On sait que les ministres de la Justice successifs se sont toujours opposés à l’indépendance du parquet. Dans ce blog, j’ai récemment fait état des réflexions de Madame BELLOUBET, Garde des Sceaux.
Le 28 novembre, ce sera au Conseil Constitutionnel de s’interroger. Il est en effet saisi d’une question prioritaire de constitutionnalité (QPC) par l’Union Syndicale des Magistrats (USM). Ce syndicat considère que le lien hiérarchique qui existe entre les magistrats du parquet et le Ministre de la Justice est contraire à la Constitution. L’affaire était venue devant le Conseil d'Etat qui a, jouant son rôle de filtre, a renvoyé cette question devant le Conseil Constitutionnel. L’objectif de l’USM est d’obtenir que les magistrats du parquet soient nommés dans les mêmes conditions que les magistrats du siège par le Conseil Supérieur de la Magistrature. Aujourd’hui, le C.S.M. ne donne qu’un avis et le Ministre décide.
Pour changer ce système, le Conseil Constitutionnel devra s’interroger sur la constitutionnalité de l’article 5 de l’ordonnance de 1958 organisant la magistrature qui prévoit que « les magistrats du parquet sont placés sous la direction et le contrôle de leurs chefs hiérarchiques et sous l’autorité du Garde des Sceaux, Ministre de la Justice. »
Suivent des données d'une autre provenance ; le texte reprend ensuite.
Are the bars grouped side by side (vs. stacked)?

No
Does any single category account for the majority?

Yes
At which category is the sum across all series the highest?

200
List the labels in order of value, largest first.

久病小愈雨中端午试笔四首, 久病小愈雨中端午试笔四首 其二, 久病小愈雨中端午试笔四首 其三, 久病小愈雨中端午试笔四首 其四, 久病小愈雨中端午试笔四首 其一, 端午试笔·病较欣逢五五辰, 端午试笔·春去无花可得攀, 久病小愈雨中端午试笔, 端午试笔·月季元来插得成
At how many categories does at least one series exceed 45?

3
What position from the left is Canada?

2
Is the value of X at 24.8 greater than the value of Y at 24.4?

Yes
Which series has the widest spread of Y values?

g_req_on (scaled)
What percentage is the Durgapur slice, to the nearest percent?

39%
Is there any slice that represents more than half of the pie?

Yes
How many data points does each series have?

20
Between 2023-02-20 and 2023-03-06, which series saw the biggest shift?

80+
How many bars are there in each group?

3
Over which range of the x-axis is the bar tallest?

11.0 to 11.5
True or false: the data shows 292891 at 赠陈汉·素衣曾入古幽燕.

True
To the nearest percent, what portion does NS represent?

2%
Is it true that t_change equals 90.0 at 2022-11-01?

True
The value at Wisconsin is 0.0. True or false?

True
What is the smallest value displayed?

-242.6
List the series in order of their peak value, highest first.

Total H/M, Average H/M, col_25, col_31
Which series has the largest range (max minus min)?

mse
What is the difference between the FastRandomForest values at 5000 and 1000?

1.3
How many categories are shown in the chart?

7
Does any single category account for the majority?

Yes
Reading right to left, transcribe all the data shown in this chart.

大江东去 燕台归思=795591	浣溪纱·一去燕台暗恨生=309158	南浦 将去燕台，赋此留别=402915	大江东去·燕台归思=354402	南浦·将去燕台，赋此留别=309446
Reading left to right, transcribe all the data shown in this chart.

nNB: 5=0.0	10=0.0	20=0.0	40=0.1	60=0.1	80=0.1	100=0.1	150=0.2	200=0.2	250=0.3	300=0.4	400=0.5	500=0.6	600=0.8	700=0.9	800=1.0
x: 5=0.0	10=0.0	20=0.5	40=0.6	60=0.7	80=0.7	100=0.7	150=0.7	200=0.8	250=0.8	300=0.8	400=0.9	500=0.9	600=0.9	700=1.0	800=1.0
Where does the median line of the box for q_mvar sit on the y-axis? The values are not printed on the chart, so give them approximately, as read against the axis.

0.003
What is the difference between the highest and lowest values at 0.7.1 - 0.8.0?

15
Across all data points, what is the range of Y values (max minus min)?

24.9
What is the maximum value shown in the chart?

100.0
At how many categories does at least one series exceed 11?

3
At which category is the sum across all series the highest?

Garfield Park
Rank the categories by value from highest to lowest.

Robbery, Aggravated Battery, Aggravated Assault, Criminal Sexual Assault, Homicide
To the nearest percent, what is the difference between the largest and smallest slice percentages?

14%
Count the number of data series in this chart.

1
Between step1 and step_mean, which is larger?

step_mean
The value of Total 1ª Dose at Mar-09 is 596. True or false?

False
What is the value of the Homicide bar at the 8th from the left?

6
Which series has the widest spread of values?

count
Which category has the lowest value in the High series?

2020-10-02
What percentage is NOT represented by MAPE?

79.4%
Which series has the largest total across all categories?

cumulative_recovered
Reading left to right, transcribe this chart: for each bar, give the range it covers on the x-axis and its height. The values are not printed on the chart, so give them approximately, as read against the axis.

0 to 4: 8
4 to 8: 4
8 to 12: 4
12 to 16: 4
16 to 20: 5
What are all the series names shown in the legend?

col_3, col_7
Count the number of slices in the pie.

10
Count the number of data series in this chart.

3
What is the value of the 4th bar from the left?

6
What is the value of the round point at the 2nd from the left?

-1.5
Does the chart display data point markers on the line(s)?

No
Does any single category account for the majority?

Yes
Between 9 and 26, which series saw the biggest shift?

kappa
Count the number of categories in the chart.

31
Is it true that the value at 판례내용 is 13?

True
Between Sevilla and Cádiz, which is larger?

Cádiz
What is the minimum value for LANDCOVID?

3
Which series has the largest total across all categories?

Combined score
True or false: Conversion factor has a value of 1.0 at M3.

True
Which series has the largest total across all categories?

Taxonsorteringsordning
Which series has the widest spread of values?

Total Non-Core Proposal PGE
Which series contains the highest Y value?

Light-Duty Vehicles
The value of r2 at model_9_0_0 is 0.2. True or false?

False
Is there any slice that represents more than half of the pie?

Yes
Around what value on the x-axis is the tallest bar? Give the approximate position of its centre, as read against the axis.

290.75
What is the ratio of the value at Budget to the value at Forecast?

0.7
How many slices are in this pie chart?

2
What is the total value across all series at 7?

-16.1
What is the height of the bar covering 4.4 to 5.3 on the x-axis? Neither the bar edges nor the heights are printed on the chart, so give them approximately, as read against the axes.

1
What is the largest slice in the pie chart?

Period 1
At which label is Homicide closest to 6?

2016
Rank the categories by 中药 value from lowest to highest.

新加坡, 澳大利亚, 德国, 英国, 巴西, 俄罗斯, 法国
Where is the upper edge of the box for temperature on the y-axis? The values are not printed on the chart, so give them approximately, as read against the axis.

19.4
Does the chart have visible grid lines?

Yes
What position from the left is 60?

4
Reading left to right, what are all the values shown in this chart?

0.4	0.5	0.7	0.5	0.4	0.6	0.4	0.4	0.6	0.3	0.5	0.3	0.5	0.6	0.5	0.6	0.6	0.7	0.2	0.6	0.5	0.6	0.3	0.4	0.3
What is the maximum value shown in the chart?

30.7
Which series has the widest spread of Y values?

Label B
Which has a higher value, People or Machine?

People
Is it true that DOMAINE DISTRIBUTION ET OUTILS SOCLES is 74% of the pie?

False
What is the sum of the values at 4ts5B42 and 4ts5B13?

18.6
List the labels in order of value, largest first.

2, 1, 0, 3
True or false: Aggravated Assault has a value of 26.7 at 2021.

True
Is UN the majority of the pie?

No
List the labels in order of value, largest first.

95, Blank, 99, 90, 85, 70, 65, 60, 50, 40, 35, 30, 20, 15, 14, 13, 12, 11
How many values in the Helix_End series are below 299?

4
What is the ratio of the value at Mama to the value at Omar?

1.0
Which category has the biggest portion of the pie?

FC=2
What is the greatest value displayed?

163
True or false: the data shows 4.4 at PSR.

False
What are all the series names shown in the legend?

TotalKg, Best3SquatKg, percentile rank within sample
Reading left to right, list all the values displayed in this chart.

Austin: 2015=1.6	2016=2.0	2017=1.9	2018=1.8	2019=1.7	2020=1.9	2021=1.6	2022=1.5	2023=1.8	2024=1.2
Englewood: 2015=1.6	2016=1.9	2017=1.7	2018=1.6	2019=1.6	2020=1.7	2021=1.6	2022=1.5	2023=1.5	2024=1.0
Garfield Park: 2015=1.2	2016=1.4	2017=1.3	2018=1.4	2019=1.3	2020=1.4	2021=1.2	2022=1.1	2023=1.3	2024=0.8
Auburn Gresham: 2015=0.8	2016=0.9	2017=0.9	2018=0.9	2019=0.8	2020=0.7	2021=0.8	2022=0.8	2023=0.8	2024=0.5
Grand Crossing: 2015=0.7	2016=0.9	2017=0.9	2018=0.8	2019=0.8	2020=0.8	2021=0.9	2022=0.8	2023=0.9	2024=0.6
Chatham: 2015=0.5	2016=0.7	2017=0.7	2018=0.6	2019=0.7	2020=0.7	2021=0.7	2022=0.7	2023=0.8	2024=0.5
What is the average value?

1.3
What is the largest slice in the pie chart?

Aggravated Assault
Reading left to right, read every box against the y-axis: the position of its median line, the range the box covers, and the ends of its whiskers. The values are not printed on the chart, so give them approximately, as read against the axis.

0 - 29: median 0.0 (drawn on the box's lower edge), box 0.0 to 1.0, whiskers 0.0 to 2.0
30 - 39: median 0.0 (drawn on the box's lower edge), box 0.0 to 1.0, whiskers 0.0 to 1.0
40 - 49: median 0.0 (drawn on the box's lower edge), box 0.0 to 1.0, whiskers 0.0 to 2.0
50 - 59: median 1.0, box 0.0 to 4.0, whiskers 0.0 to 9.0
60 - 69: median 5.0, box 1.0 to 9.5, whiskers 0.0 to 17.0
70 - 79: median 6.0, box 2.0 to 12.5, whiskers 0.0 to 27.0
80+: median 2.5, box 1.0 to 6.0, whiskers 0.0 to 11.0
La Cour Européenne des Droits de l’Homme avait indiqué que les magistrats du parquet étaient des parties au procès.
Le Conseil Constitutionnel, en 2016 (22 juillet 2016), avait affirmé qu’il découlait « de l’indépendance de l’autorité judiciaire, à laquelle appartiennent les magistrats du parquet, un principe selon lequel le ministère public exerce librement, en recherchant la protection des intérêts de la société, l’action publique devant les juridictions pénales ».
Il avait donc posé le principe de l’indépendance des parquetiers dans l’exercice de leur mission devant les juridictions pénales.
Quelle va être la position du Conseil Constitutionnel ? La réponse est d’autant plus importante que le Procureur Européen se met en place, procureur indépendant du Ministre de la Justice (sujet déjà traité dans ce blog).
La décision pourrait être rendue le 8 décembre 2017.
Nous sommes, peut-être, à la veille d’un bouleversement essentiel dans la magistrature et la Justice.